FINANCIAL ABILITY PEAKS AT AGE 53 – NOW WHAT?
What to Do When I Get Stupid (Kindle $9.95, paperback $14.95) explains how we can protect ourselves and our lifetime income from irrational decisions we may make in the future
Dr. Lewis Mandell, economist, award-winning educator and a recognized founder of the field of financial literacy, shares shocking new research that financial ability peaks well before retirement age. This makes it increasingly difficult for aging Americans to make rational, informed decisions concerning their own economic futures.
These financial decisions are made even more difficult by an unstable economy with low interest rates, an erratic stock market and the threat of resurgent inflation as well as an army of predators seeking to take advantage of an aging population.

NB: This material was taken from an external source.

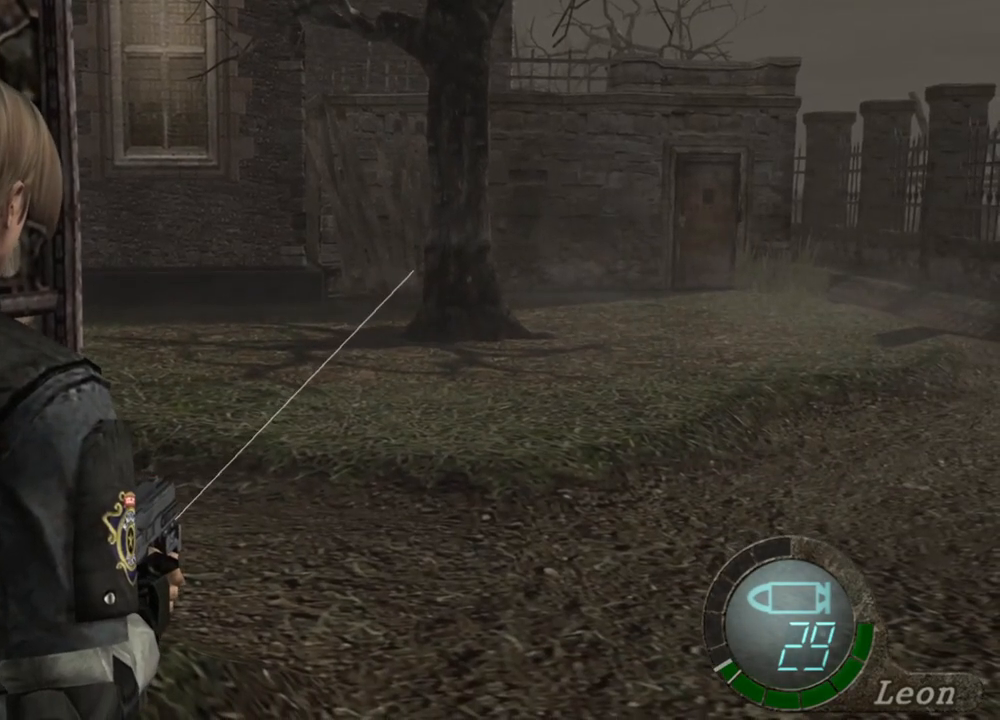
{"keys": [], "mouse": ["right"], "events": []}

What to Do When I Get Stupid documents the age-related decline in ability to make financial decisions which begins, on average, at age 53. It then tells readers what they can and must do while they are still compos mentis so that their plans cannot be undone by others or themselves.
It shows how a fully-paid, age-in-place home may be our best investment and how a no-frills immediate annuity, offered (but not heavily promoted) by most insurance companies can guarantee a cash flow of 8 percent for life, even at today’s low rates.
Subtitled A Radically Safe Approach to a Difficult Financial Era, the book re-examines some commonly-accepted approaches to financing the rest of our lives and questions, among other things, the usefulness of long-term care insurance and the safety of a “balanced” investment portfolio.
A recent study by the Investor Protection Trust found 20 percent of Americans aged 65 or older have “been taken advantage of financially in terms of an inappropriate investment, unreasonably high fees for financial services, or outright fraud.” This book is designed to help readers avoid this fate.